This is where the tendency for idiotic behavior comes into play. I mean, let’s be honest. There is nothing better than crackers, cheese, and fruit. It’s the perfect combination. But here, it is just not done. The bell will ring for second, the boys will stampede in an orderly fashion, and then the kitchen lights turn off to signify the end of meal. When we are finished, we queue up again to return our trays and separate our plates, excess food, trash, and cutlery into color-coded baskets. I know there are different rules for different halls, but the fact remains: there are strange regulations that govern this place. So, despite the seemingly simplicity of the process, I am constantly slipping up and blaming it on my status as a JSA. Put your tray in the wrong spot? JSA. Took too many tea bags for later? JSA.
That’s the key, ladies. Get yelled at for trying to take the crackers and the fruit, blame it on America.
Almost to make up for the fruit-cracker dispute, St. Andrews has provided “uni” (translation: college) students with a great excuse for rampant laziness: a maid.

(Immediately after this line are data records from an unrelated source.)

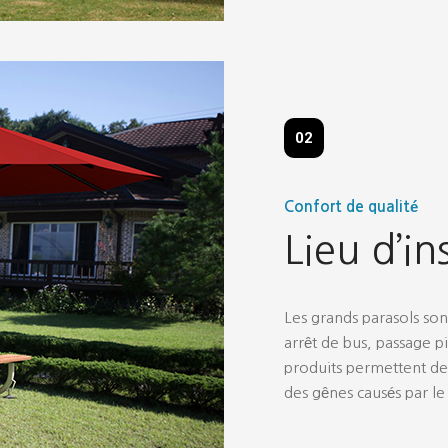
02
Confort de qualité
Lieu d’in
Les grands parasols sont 
arrêt de bus, passage pi
produits permettent de 
des gênes causés par le 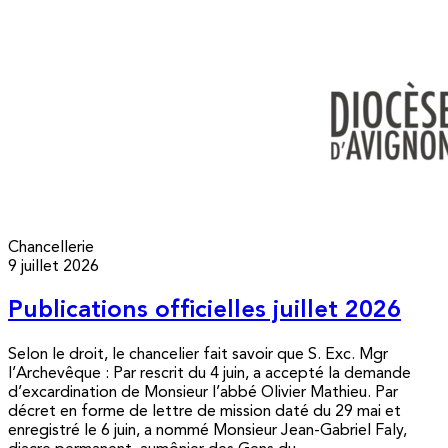
Chancellerie
9 juillet 2026
Publications officielles juillet 2026
Selon le droit, le chancelier fait savoir que S. Exc. Mgr
l’Archevêque : Par rescrit du 4 juin, a accepté la demande
d’excardination de Monsieur l’abbé Olivier Mathieu. Par
décret en forme de lettre de mission daté du 29 mai et
enregistré le 6 juin, a nommé Monsieur Jean-Gabriel Faly,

Every morning, a maid sweeps into your room to empty the bin of rubbish (take out the trash) and clean the sink. On my first morning, I was torn from my jet-lagged sleep when Sam, our floor’s maid, burst in with a bang, chirped a blast of cheery chatter in a Scottish accent, and whisked out of my room. She left behind a confused and rather perturbed JSA that morning. I have now learned that if I don’t want a wake-up call at 9:15 in the morning, I should have my bin waiting outside my door for good ol’ Sammie.
Not only does this maid throw away your empty wine bottles and pizza boxes, she also “hoovers” (vacuums) once a week and cleans the kitchen and bathrooms every day. On top of this, they wash our bed linens, like our mothers used to do when we were kids. It’s pretty fantastic. I can tell that I am becoming spoiled. When I return to the States, I will most likely pay my roommate in Nutella to take out my trash and vacuum.
So, moral of the story is: use the JSA label like a player uses women, and don’t forget to stick your bin of rubbish outside your door. Trust me, you’ll thank me when you sleep in past the fifteen-minute window for breakfast.